A.V. Sessions: DB Pedersen's "Red Lace"

db pedersen madison Jessica Horn

DB Pedersen's contributions to Madison music are hard to explain in any rational way. We tried to sum it up in a recent interview with Pedersen, who's moving to the Bay Area this fall after years of alternately storming Madison and sneaking through its underground music scene(s), training himself to summon the multi-tonal drones of Tuvan throat-singers and incredibly vivid cricket, bird, and farm-animal sounds. Even more unusual is how Pedersen goes about thatching these elements into songs.
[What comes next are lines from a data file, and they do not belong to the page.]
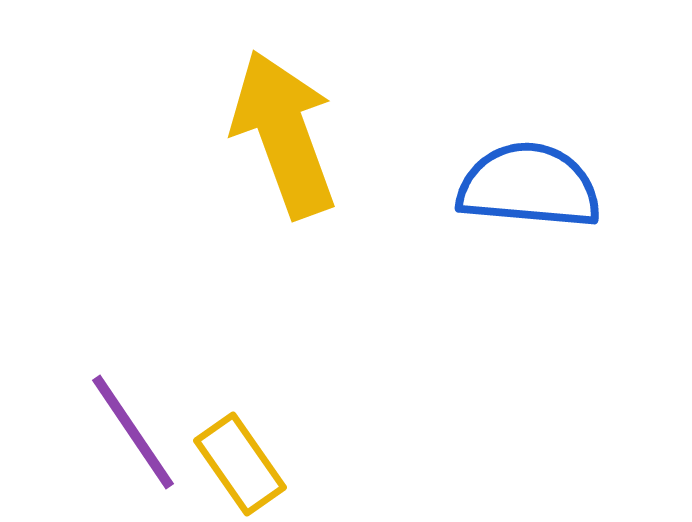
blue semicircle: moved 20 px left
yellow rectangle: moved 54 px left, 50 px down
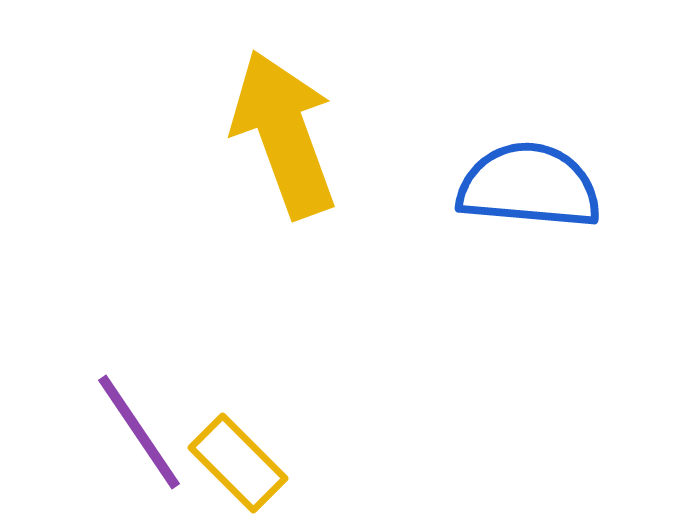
purple line: moved 6 px right
yellow rectangle: moved 2 px left, 1 px up; rotated 10 degrees counterclockwise
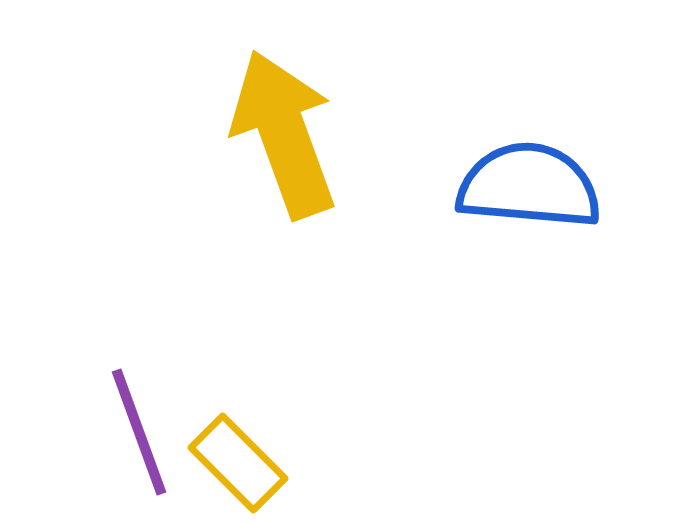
purple line: rotated 14 degrees clockwise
On his own and with a hodgepodge cast of local collaborators, he seems to have found that any connective tissue will do, but he especially relies on loops from his own vocals, bass, and flute. In the middle of working on a new album that he says is more song-oriented than any of his previous work, Pedersen and his pal Tony Endless (of local experimental duo Drunjus) joined us for a session at the near-East Side's DNA Studios (whose engineers Mark Whitcomb and Brian Daly not only recorded the music, but also helped man the cameras). This performance is built around the song "Red Lace," but Pedersen and Endless did a great deal of improvising with bells, Casio keyboards, field-recording cassettes, and of course the one-of-a-kind world hidden in Pedersen's larynx.